Myth 5. Accident investigation is a rational process. While investigations are serious undertakings, they are rarely purely rational. Practical constraints like deadlines and resource limitations often dictate the depth of analysis and the methods used, becoming a trade-off between efficiency and thoroughness. Moreover, every investigation method embodies some sorts of assumptions about how accidents happen. Perhaps most challenging is the need to establish responsibilities. This need can heavily bias investigations, making finding a culprit more important than understanding the contributing or causal factors.

As Woods et al put it, “attributing error is fundamentally a social and psychological process and not an objective technical one.” The paper suggests that accident investigation is a social process where causes are constructed rather than found. Indeed, investigators operate on what you look for is what you find principle, meaning their chosen method and their existing worldviews directs what they see and don’t see. To overcome this, it’s essential to pursue what they call second stories, deeper analyses that go beyond the simplified first stories of apparent causes. A revised statement is “accident investigation is a social process where causes are constructed rather than found.”

At the 6th, safety first. Statements like “safety always has the highest priority” and “will never be compromised” are often made for communication purposes, expressing noble values and goals. The paper cites a 2004 assessment of the BP-Texas city refinery accident, which had a low injury rate but experienced a major explosion, killing 15 people. Before the explosion, employees ranked making money, cost and budget and production as their top priorities. With major incidents and the coming in 5th, safety has undeniable financial implications.

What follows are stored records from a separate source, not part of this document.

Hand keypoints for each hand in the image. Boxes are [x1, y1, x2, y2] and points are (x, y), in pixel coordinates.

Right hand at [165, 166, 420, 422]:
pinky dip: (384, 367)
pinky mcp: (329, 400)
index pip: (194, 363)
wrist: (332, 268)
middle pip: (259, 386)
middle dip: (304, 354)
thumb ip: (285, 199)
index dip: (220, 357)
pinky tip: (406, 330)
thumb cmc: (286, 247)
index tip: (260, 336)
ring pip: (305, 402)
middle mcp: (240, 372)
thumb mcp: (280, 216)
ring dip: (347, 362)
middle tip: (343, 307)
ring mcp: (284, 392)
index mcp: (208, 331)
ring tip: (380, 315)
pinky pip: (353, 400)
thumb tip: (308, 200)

Safety costs are immediate and tangible, while their benefits are often potential and distant. This leads to trade-offs, where safety is often as high as affordable. Safety budgets, like any other constraint, are limited and decisions involve prioritization and feasibility, often trading safety against economy. A revised statement is “safety will be as high as affordable from a financial, risk acceptability and ethical perspective.”

So some takeaways is that these myths shared across all layers of organizations and society lead to flawed safety practices. They are resistant to change because they are rarely questioned. The authors propose a radical shift. Instead of defining safety as a property that a system has, safety should be seen as a process, something a company does. It’s dynamic, constantly negotiated and varies in response to changing conditions. More importantly, the goal of safety should shift from focusing on what goes wrong to also understanding and enabling what goes right. We spend immense efforts preventing unsafe sort of functioning but, relatively speaking, hardly any efforts are directed towards bringing about safe and reliable functioning.

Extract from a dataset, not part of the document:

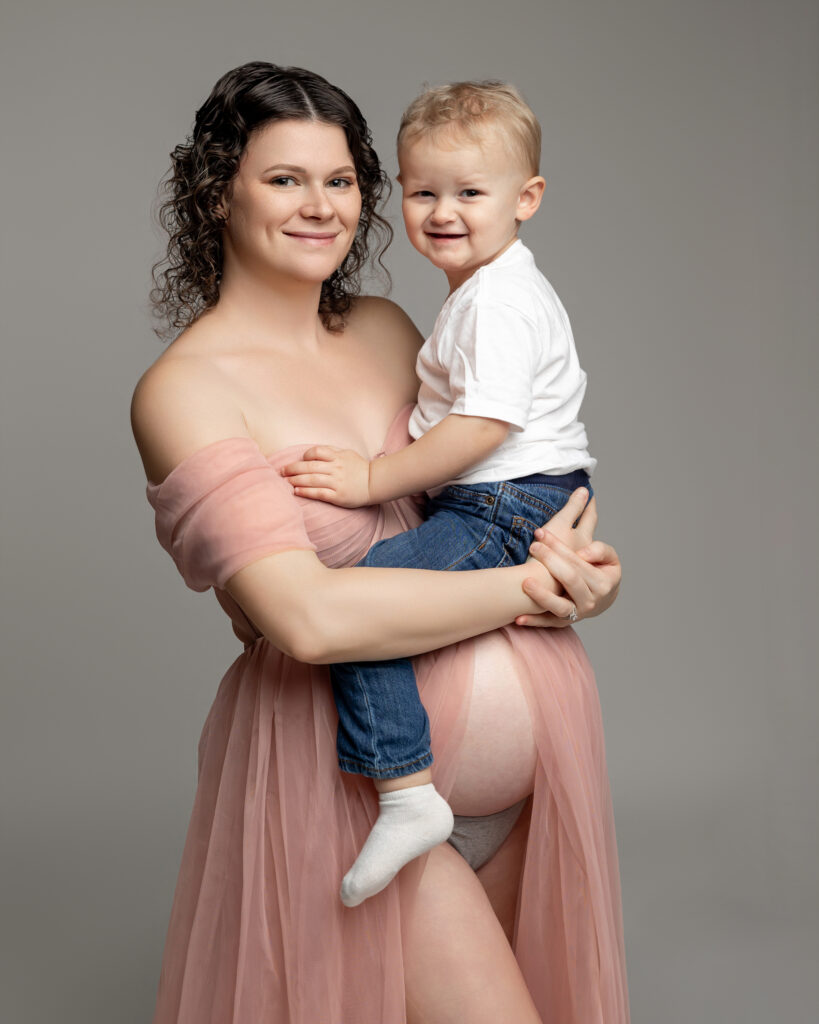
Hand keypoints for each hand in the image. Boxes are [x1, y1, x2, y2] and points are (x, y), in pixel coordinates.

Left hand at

Measuring safety solely by a low number of negative outcomes is insufficient. It should be tied to indicators of an organization’s dynamic stability, its ability to succeed under varying conditions, its capacities to respond to monitor, anticipate and learn. In a complex world with multiple interacting constraints, operating perfectly is impossible. The safety myths covered here support an unrealistic ideal of safety management. To successfully operate increasingly complex systems, we need to abandon these myths and adopt more sensible and sustainable assumptions about safety. Hence, complex systems work because people learn to identify and overcome design flaws and functional glitches.

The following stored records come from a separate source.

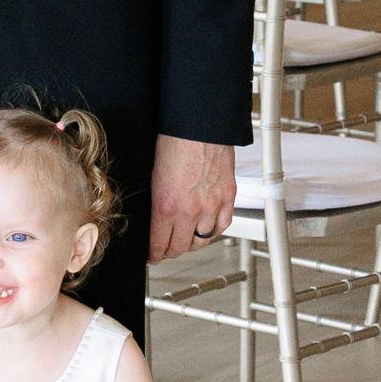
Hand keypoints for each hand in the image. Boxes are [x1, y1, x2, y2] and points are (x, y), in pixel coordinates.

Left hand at [148, 134, 234, 262]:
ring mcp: (212, 206)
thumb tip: (155, 218)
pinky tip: (208, 230)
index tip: (152, 256)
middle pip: (180, 247)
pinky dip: (214, 232)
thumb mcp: (154, 174)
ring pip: (202, 241)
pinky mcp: (228, 197)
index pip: (158, 244)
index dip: (154, 254)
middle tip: (165, 251)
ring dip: (192, 244)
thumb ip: (158, 201)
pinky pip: (223, 226)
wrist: (199, 125)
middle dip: (170, 252)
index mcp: (166, 206)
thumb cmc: (174, 141)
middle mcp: (190, 211)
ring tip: (185, 242)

Quoting Dekker, people will finish the design in practice. People can adjust their performance to the current conditions. People interpret and apply procedures to match the situation. People can detect when something is about to go wrong, and intervene before the situation becomes seriously worsened. This means that systems work because people are flexible and adaptive, rather than because the systems have been perfectly thought out and designed.

But, of course, these same positive capabilities can also be our roads to ruins, because people may adapt in ways that are locally optimized, but more hazardous at a global organizational level.